The downside is that we are still running Moneypoint, again, because we are a growing economy and we have very tight energy supplies. Those coal emissions are still crippling us and we have to turn Moneypoint off as quickly as we can. The direction in energy is heading in the right direction and starting to pick up speed.
The two sectors that were most problematic in 2021 were transport and agriculture where emissions rose as we came out of Covid. Transport will continue to be the biggest challenge because we have created an imbedded car-dependent system. That is not easy to shift. I will give a couple of examples of where I see the ship turning. We are ahead of our target for the number of EVs. That is actually happening. In addition, 80% of charging is done at home, which is good because then we can use power at night and, in turn, that balances our significant wind power. We have the Zero Emission Vehicles Ireland, ZEVI, scheme now and we are rolling out €100 million worth of charging supports in the next three years but it is happening.
I will give an example of progress. Recently I met a leading international expert on transport who is head of EY transport consultancy or whatever. He noted that, interestingly, Ireland is an outlier because most countries have not seen public transport numbers return to where they were pre Covid. Ireland is the exception.
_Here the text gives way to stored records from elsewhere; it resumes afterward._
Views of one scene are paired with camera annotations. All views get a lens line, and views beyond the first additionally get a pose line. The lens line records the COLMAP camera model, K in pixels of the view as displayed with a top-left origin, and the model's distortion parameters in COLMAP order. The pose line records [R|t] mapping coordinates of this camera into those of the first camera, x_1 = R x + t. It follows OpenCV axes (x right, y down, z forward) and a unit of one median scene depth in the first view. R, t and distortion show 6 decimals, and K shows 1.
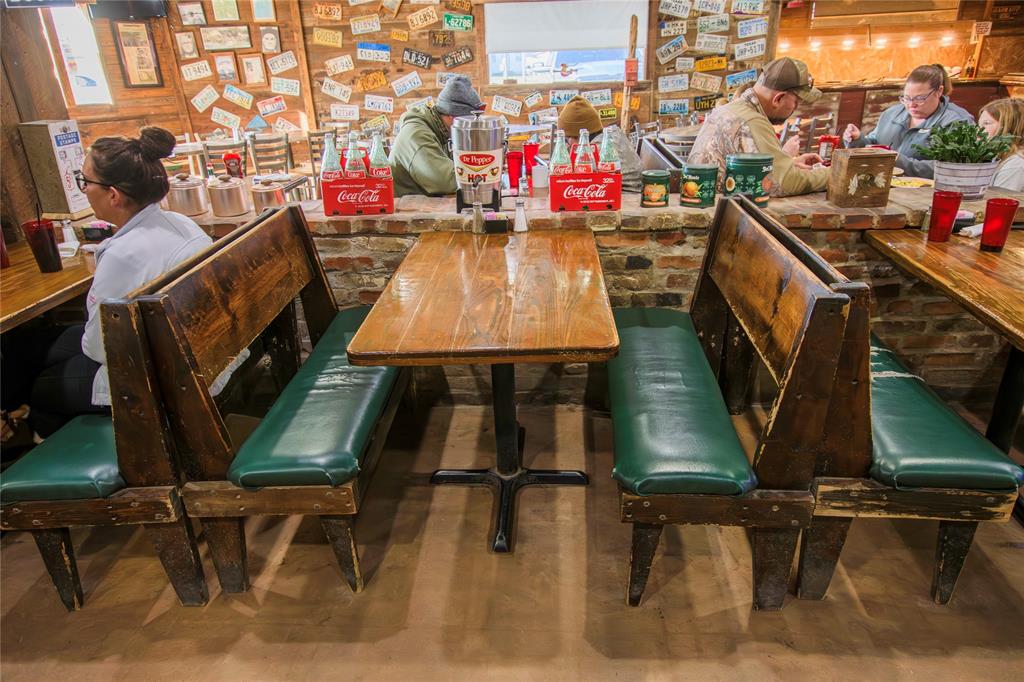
lens RADIAL K [[691.0, 0, 512.0], [0, 691.0, 341.0], [0, 0, 1]] dist [-0.005130, 0.025045]
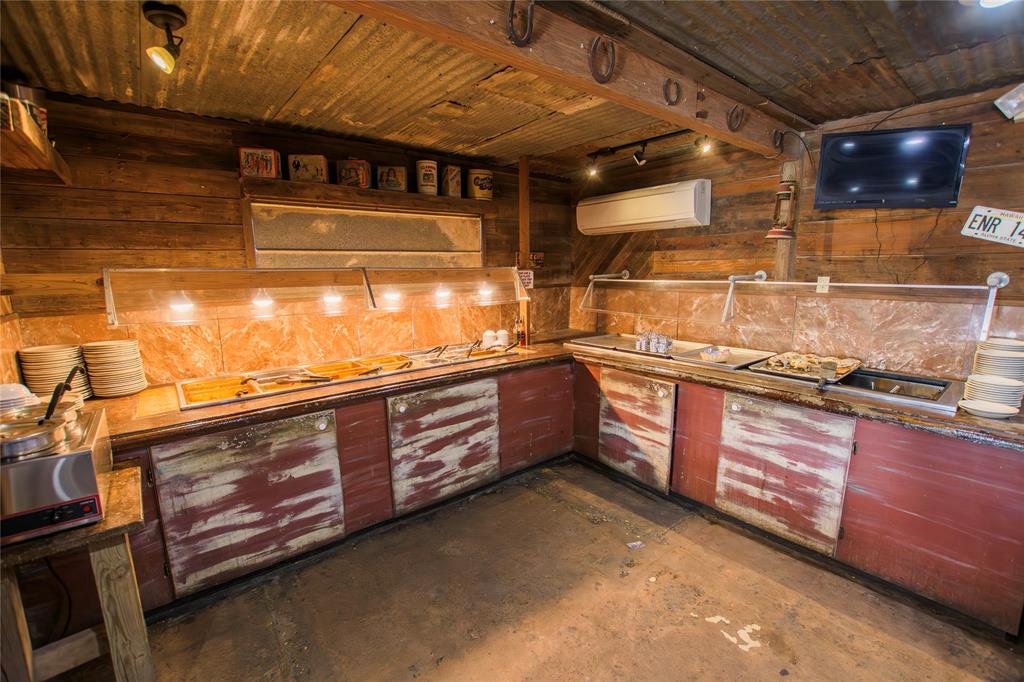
lens RADIAL K [[452.5, 0, 512.0], [0, 452.5, 341.0], [0, 0, 1]] dist [-0.044843, 0.000142]
pose [[0.742400, -0.079848, 0.665181, 0.361998], [0.249999, 0.954173, -0.164482, -0.315078], [-0.621564, 0.288406, 0.728341, 0.689077]]
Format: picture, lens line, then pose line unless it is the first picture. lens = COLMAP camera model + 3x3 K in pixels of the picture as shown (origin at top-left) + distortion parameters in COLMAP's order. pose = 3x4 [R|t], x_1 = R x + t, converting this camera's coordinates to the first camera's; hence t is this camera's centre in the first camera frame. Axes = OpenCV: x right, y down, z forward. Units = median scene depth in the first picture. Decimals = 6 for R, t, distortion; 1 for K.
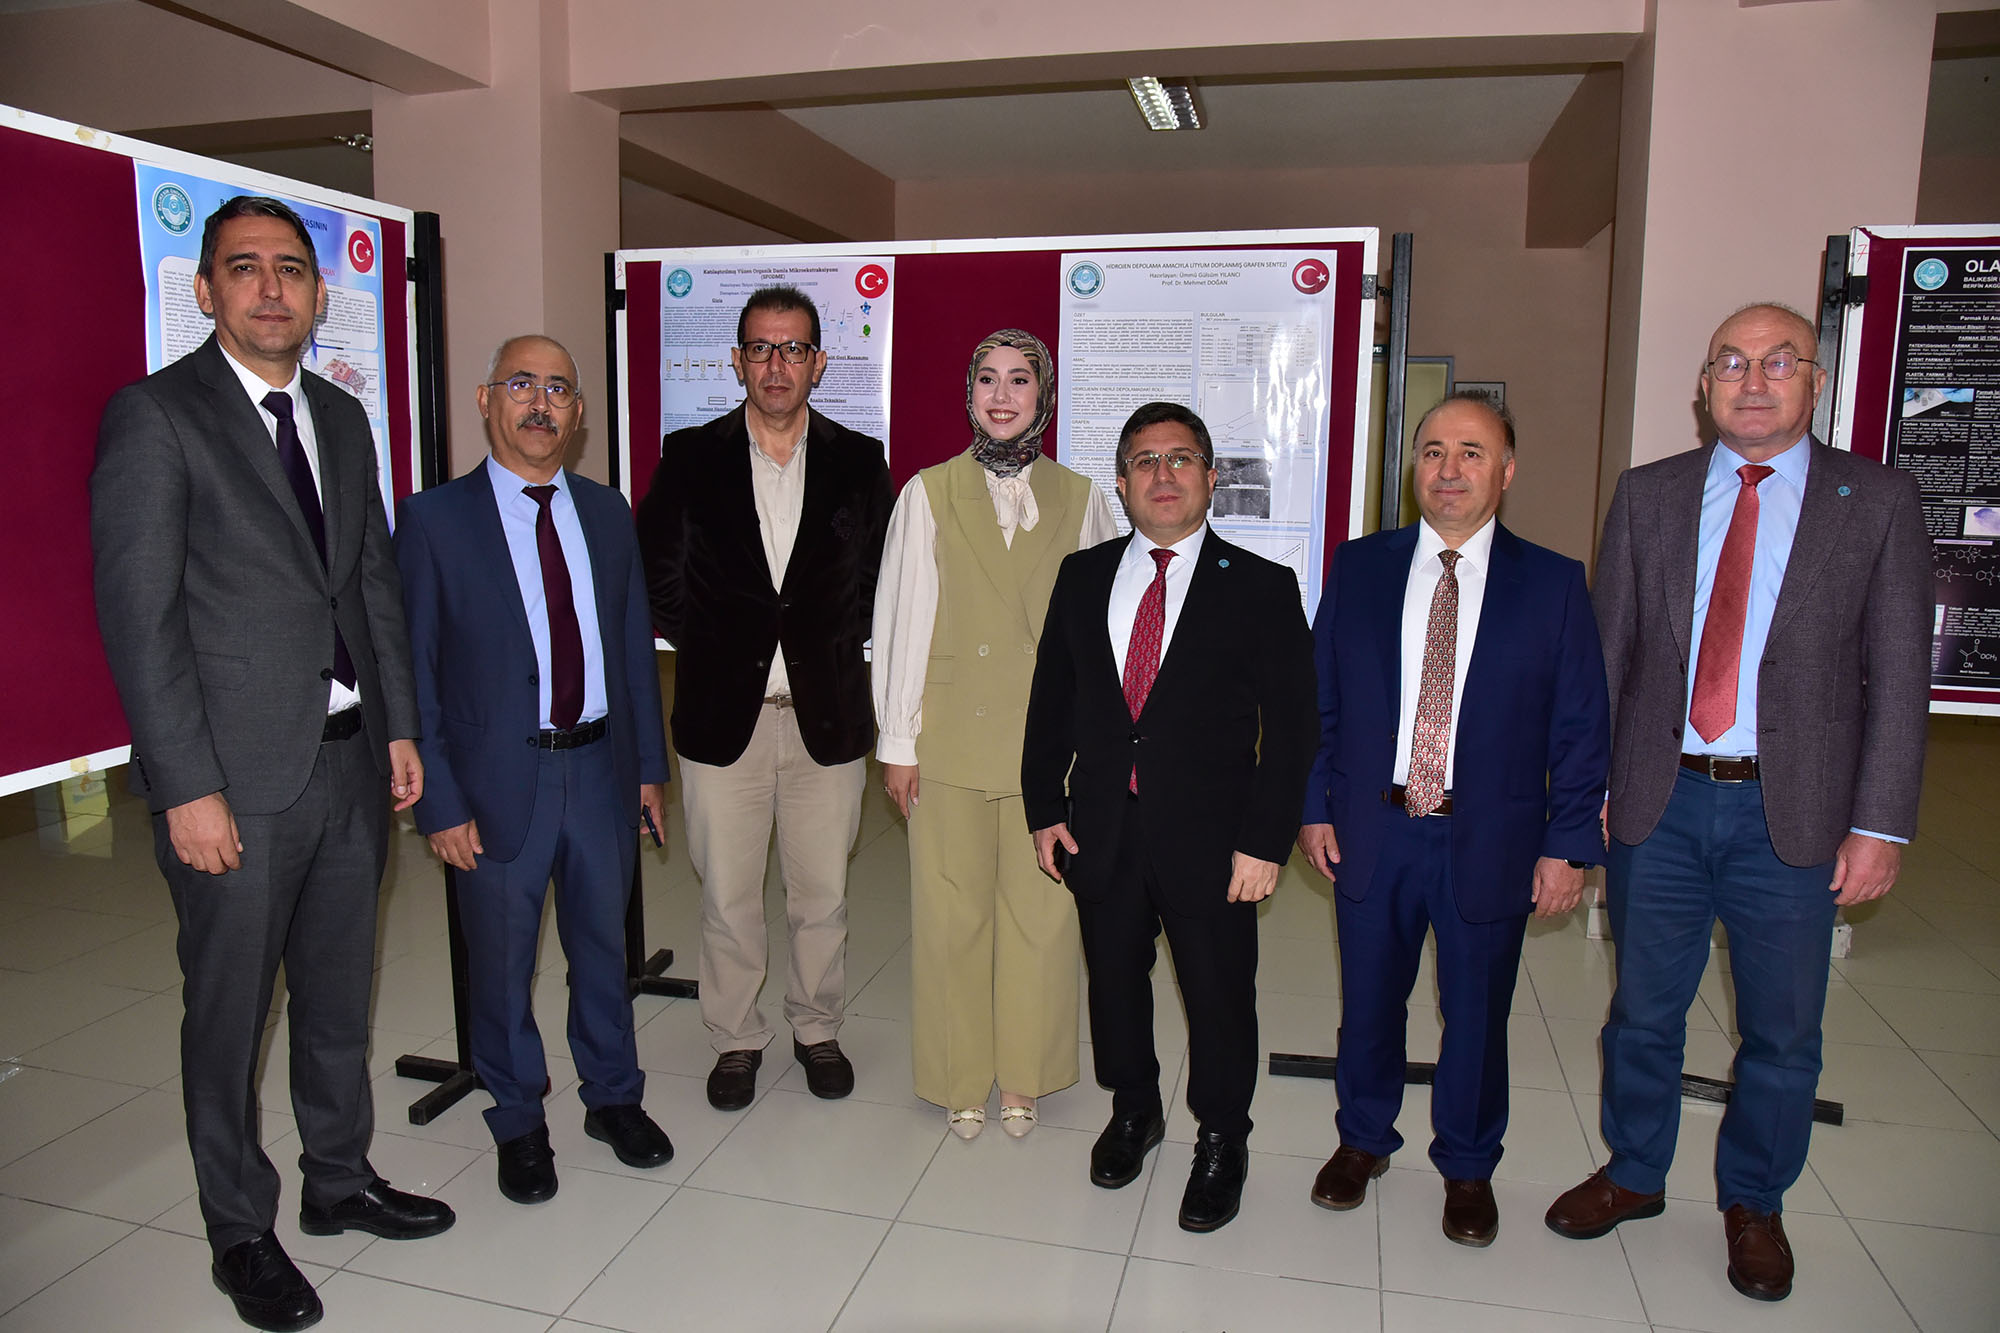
lens RADIAL K [[1434.5, 0, 928.2], [0, 1434.5, 702.8], [0, 0, 1]] dist [-0.090301, 0.053831]
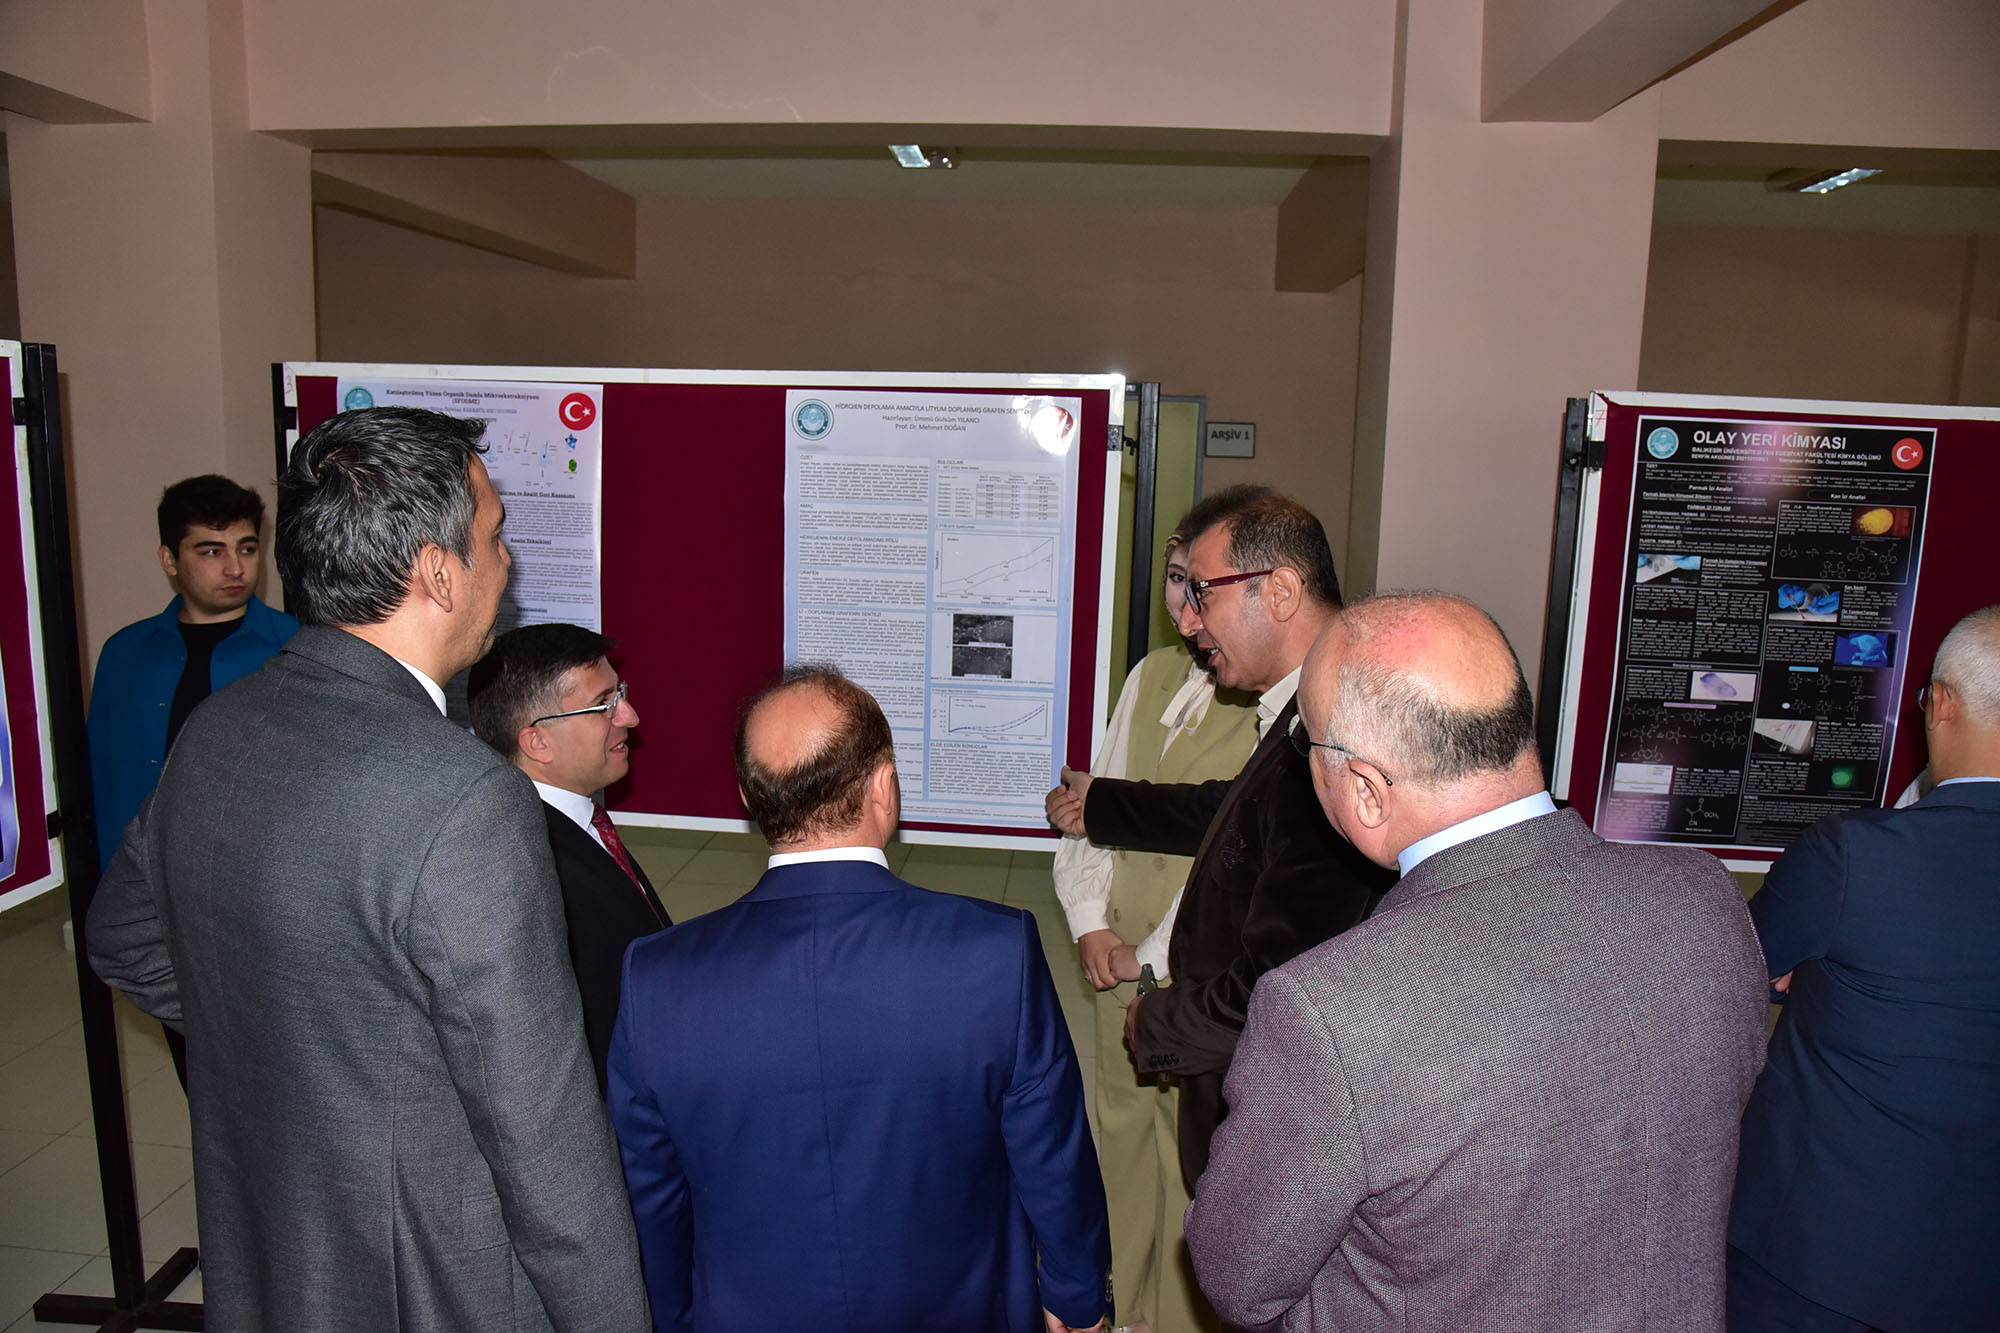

There are loads of examples where public transport has taken off here. Yesterday somebody told me about Cork metropolitan rail and the other day I talked to this committee about the situation in Navan where the figures are spectacular for the number of people using the local bus service. Every week we are rolling out a new Connecting Ireland rural bus transport service because there is public demand.
I am in no way complacent. We are still not going to meet the scale of reduction that we need to make, which is going to make the budget for 2025 all the more challenging. This is beyond compare challenging but I am convinced that the ship has started to turn.